Source extract =>

──────────────────────────────

I usually mow during the time when most of the field bee's are out working. I'll wear my vail until I've mowed about ten feet out from the hives. Then I finish the rest of the back yard. Seldom any unhappy bee's. I also like to mow shortly after working the hives...as they've been recently smoked and are usually not concerned then about the mower.


----------



## Roland (Dec 14, 2008)

I would suggest using a lawn mower. They seem well designed for mowing grass.

Roland


----------



## Beaver Dam (May 27, 2008)

You people need to get new hives. ( JOKING)!  I have 12 in my back yard and my wife mowes right in front of them. Not even a head but. They don't care. They consist of 2 Russians, 6 Muts, 2 NWC, and 2 MH. They just don't care. She mowes 2-3 times a week. Good luck.


----------



## USCBeeMan (Feb 7, 2009)

I too have 12 hives in my back yard. I mow right past them. Some of them are within 6 inches or closer of the mower deck. I cut the grass as often as it needs it. This week it was 2 times. I have only been stung once. I use a riding mower and I wear shorts and a t-shirt.


----------



## NasalSponge (Jul 22, 2008)

> my wife mowes


:scratch::scratch:

How did you pull that off???


----------



## Josh Carmack (Dec 19, 2008)

Stay behind them as much as possible. When you don't pass in the front they don't seem to be bothered near as much. I never wear a veil mowing, and I mow right up to them. I pass in U shapes from behind and cross over in front getting closer until I make one long pass right in front of all of them. I then trim from the back. Course mine aren't too hot. I have accidentally trown grass all over the entrances more than onec, I mean clobbering the girls with grass, never seemed to bother them.


----------



## bnatural (Aug 10, 2008)

My point about waiting for the cloud of foragers to thin out in the evening is not because the bees are prone to attack me. The defenders of the hives always seem to ignore me, even though I blow cuttings all over the entrance boards. It's that with so many bees coming and going from the hives, it is more likely that one will misjudge the vector of the big, smelly, noisy thing rolling through her glide path and slam into me by accident. In the face or hair, this often results in a sting, kind of a knee jerk reaction on the bee's part. Two weeks ago I took one on the eyelid exactly that way. I actually saw her run into me.

It's not until the fourth or fifth pass (50 inch deck <--- now THAT I checked carefully for typos) that I get far enough away from the hives to get out of that cloud. So, later in the day works better for me precisely because most of the bees are back in the hives and not flying into or out of them.


When I spray the electric fence base with Round Up, usually once, maybe twice a year, I also spray around the hives. As a result I have minimal ground maintenance beyond pulling the occasional sapling.

Bill


----------



## NC-Bee-Dude (Jun 20, 2009)

Roland said:


> I would suggest using a lawn mower. They seem well designed for mowing grass. Roland


Thousands of comedians out of work and you want to break into the business?

──────────────────────────────

[Records excerpted from a collection]

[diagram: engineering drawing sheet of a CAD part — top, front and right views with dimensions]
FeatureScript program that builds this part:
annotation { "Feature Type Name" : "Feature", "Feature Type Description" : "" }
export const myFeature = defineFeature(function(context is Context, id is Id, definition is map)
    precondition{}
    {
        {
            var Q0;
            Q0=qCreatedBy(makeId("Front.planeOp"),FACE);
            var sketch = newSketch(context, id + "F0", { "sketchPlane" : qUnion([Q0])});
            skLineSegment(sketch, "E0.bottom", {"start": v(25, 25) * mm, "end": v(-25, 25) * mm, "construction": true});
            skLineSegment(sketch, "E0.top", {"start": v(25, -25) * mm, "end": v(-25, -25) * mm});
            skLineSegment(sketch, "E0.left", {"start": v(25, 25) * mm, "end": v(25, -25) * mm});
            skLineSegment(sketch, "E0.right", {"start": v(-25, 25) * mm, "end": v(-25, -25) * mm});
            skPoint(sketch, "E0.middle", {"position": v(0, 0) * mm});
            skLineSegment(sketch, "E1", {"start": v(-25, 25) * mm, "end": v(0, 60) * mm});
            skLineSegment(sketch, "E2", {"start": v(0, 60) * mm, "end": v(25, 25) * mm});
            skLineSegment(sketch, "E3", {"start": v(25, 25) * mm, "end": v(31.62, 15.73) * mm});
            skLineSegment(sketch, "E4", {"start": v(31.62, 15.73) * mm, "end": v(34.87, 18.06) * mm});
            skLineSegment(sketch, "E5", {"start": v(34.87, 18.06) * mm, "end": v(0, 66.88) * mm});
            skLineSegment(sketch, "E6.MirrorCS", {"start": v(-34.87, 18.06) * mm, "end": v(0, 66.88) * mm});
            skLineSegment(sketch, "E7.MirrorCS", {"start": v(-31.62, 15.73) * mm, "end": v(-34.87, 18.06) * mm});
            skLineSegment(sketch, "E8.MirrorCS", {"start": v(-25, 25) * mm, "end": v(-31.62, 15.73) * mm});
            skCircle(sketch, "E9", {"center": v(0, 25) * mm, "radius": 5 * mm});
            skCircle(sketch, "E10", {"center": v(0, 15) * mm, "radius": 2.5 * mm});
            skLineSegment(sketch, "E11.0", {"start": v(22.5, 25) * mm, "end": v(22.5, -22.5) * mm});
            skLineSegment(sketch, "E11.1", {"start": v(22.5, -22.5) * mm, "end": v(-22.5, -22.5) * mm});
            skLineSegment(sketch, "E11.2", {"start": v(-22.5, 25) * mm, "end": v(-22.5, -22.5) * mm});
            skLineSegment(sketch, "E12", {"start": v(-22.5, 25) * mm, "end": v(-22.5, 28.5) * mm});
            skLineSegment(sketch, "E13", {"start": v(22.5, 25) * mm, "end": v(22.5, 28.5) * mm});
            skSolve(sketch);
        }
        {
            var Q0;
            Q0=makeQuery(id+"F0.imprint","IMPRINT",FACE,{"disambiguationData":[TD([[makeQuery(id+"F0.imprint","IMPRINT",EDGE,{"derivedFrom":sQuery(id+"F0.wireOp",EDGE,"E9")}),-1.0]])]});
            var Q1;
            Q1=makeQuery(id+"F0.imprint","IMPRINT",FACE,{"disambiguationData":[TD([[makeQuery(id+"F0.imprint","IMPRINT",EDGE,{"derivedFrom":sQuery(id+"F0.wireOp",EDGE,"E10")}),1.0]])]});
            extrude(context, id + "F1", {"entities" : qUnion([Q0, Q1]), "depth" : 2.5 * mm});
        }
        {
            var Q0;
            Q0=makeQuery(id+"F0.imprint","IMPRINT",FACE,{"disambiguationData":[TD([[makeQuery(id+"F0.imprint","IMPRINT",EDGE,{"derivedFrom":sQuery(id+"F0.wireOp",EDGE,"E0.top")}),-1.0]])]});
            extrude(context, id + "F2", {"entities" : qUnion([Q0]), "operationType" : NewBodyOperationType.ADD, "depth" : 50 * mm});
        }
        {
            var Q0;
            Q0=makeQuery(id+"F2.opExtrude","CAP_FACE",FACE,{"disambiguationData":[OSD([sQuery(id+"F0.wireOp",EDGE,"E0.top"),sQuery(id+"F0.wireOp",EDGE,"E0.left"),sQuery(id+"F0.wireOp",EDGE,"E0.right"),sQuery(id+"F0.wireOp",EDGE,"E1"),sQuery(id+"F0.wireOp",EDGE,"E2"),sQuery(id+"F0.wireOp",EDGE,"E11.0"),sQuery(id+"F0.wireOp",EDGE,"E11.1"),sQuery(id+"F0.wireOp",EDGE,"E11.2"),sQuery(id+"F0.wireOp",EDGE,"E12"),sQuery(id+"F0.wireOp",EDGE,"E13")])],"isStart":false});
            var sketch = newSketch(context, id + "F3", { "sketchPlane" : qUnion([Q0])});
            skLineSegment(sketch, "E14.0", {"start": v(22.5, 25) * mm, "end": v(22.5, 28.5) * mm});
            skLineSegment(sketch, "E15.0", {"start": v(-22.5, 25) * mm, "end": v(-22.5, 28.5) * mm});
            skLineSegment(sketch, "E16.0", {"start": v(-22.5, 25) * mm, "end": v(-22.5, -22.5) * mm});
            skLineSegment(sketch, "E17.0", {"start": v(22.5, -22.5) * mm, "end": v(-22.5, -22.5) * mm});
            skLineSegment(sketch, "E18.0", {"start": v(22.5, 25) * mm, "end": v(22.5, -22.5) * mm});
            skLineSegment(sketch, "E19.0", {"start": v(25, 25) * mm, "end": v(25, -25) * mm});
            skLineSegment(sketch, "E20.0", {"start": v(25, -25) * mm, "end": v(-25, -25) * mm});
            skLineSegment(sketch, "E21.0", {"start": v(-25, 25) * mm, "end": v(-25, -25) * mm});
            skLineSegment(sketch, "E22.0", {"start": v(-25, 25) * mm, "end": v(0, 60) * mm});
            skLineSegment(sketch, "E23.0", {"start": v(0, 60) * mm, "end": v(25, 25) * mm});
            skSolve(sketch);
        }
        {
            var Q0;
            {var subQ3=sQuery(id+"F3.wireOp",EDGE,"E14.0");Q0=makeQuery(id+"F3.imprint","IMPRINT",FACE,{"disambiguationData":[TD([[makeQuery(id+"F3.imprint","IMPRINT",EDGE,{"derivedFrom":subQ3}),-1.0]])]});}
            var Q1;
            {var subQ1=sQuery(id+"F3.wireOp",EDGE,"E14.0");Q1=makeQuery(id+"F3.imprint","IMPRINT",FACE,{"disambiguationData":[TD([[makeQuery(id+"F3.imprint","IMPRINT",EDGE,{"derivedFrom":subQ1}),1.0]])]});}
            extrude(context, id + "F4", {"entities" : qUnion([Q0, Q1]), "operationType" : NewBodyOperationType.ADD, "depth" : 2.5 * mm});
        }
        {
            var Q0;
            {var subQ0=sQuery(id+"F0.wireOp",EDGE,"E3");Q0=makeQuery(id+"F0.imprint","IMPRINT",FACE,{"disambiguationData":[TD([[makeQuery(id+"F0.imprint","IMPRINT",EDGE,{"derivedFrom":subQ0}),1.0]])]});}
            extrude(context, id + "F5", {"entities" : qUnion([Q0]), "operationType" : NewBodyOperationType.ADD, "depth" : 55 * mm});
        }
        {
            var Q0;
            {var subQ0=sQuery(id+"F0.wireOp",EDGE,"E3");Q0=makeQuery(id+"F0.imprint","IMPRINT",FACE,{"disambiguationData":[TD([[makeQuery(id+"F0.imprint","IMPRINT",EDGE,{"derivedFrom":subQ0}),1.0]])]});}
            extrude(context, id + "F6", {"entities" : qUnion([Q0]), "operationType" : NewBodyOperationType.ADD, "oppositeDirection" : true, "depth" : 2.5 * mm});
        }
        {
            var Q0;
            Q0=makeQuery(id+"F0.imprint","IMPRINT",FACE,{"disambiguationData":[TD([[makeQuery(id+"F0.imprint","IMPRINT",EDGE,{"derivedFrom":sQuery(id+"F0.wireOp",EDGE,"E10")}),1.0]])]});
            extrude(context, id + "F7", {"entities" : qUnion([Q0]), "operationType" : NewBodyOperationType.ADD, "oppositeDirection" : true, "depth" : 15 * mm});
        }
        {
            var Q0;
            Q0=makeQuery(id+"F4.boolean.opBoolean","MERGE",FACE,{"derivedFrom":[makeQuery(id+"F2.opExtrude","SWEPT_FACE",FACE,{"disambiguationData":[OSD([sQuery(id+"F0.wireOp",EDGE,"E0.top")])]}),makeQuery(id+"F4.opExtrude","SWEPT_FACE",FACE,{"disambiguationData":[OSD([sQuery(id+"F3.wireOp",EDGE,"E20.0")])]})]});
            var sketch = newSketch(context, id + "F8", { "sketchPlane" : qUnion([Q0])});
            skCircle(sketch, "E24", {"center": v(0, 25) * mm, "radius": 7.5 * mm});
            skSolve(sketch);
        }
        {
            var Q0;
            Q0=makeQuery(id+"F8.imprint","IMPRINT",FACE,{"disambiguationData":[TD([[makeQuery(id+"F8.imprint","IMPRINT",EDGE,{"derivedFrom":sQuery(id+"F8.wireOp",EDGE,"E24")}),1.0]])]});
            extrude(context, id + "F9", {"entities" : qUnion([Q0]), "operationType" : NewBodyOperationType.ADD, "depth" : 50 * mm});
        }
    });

──────────────────────────────

Requirement A => In the forum thread on mowing near beehives, condense the paragraph beginning "I too have 12 hives in my back yard" into a short bulleted list that keeps its main facts.
Requirement B => Continue the forum thread on mowing near beehives from where it stops.
The listing is separate material, distinct from the forum thread on mowing near beehives.

Answer box A =>
- Keeps 12 hives in the back yard and mows right past them, some within six inches or less of the mower deck.
- Cuts the grass as often as it needs it; this week that was twice.
- Has been stung only once.
- Uses a riding mower and wears shorts and a T-shirt.

Answer box B =>
:banana:


----------



## beyondthesidewalks (Dec 1, 2007)

NasalSponge said:


> :scratch::scratch:
> 
> How did you pull that off???


My wife argues with me over who gets to mow the grass. It's actually past time to mow pastures here and she also wants to mow with the tractor. I just put up a little resistance and then let hor do it.

I guess she likes to be outside, doing some good.


----------



## terri lynn (Apr 5, 2009)

Beaver Dam said:


> You people need to get new hives. ( JOKING)!  She mowes 2-3 times a week. Good luck.


2- 3 times a WEEK ??  In Azle? That must be one heck of a sprinkler system you have...and unbelievably fast growing grass!


----------



## terri lynn (Apr 5, 2009)

NC-Bee-Dude said:


> Mmmm, I would think that mowing around a hive would probably follow in the same category as working a hive: do it in the middle of the day so a lot of the bees would be out in the field. I'm thinking that early morning or late evening would be the worst time...since the box would be full of bees then.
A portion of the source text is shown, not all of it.